**Records for processing:**
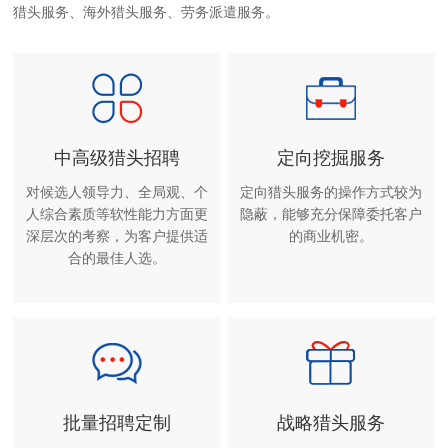
猎头服务、海外猎头服务、劳务派遣服务。
中高级猎头招聘
定向挖掘服务
对候选人领导力、全局观、个
定向猎头服务的操作方式较为
人综合素质等软性能力方面更
隐蔽，能够充分保障委托客户
深层次的考察，为客户提供适
的商业机密。
合的最佳人选。
批量招聘定制
战略猎头服务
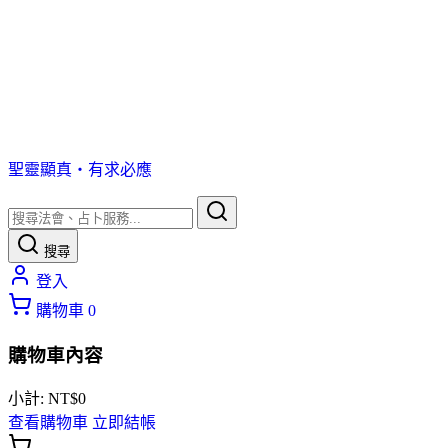
聖靈顯真・有求必應
搜尋
登入
購物車
0
購物車內容
小計:
NT$
0
查看購物車
立即結帳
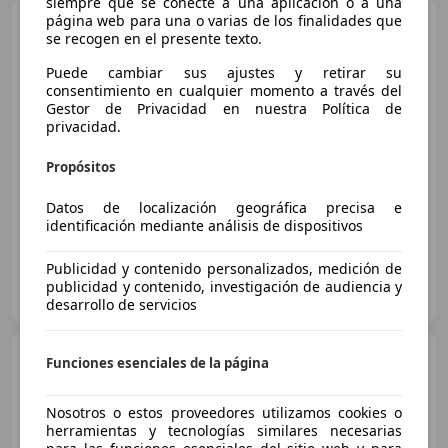
siempre que se conecte a una aplicación o a una
página web para una o varias de los finalidades que
Nissan Note
1.5dCi Acenta
se recogen en el presente texto.
Puede cambiar sus ajustes y retirar su
consentimiento en cualquier momento a través del
Gestor de Privacidad en nuestra Política de
€ 7.690
1
privacidad.
Sin
comparación
Propósitos
08/2013
104.492 km
Diésel
66 kW (90 CV)
Datos de localización geográfica precisa e
identificación mediante análisis de dispositivos
Publicidad y contenido personalizados, medición de
OCASIONPLUS LA MAQUINISTA II
publicidad y contenido, investigación de audiencia y
ES-08020 SANT ANDREU
Guar
desarrollo de servicios
Nissan Note
1.5dCi Tekna
Funciones esenciales de la página
Nosotros o estos proveedores utilizamos cookies o
herramientas y tecnologías similares necesarias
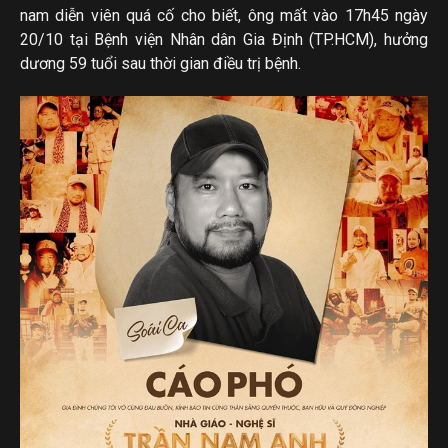
nam diễn viên quá cố cho biết, ông mất vào 17h45 ngày
20/10 tại Bệnh viện Nhân dân Gia Định (TP.HCM), hưởng
dương 59 tuổi sau thời gian điều trị bệnh.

**Directions for this task:** Set the pictures aside and reproduce the data above exactly.

**Output for this task:**
猎头服务、海外猎头服务、劳务派遣服务。
中高级猎头招聘
定向挖掘服务
对候选人领导力、全局观、个
定向猎头服务的操作方式较为
人综合素质等软性能力方面更
隐蔽，能够充分保障委托客户
深层次的考察，为客户提供适
的商业机密。
合的最佳人选。
批量招聘定制
战略猎头服务
聖靈顯真・有求必應
搜尋
登入
購物車
0
購物車內容
小計:
NT$
0
查看購物車
立即結帳
siempre que se conecte a una aplicación o a una
página web para una o varias de los finalidades que
Nissan Note
1.5dCi Acenta
se recogen en el presente texto.
Puede cambiar sus ajustes y retirar su
consentimiento en cualquier momento a través del
Gestor de Privacidad en nuestra Política de
€ 7.690
1
privacidad.
Sin
comparación
Propósitos
08/2013
104.492 km
Diésel
66 kW (90 CV)
Datos de localización geográfica precisa e
identificación mediante análisis de dispositivos
Publicidad y contenido personalizados, medición de
OCASIONPLUS LA MAQUINISTA II
publicidad y contenido, investigación de audiencia y
ES-08020 SANT ANDREU
Guar
desarrollo de servicios
Nissan Note
1.5dCi Tekna
Funciones esenciales de la página
Nosotros o estos proveedores utilizamos cookies o
herramientas y tecnologías similares necesarias
nam diễn viên quá cố cho biết, ông mất vào 17h45 ngày
20/10 tại Bệnh viện Nhân dân Gia Định (TP.HCM), hưởng
dương 59 tuổi sau thời gian điều trị bệnh.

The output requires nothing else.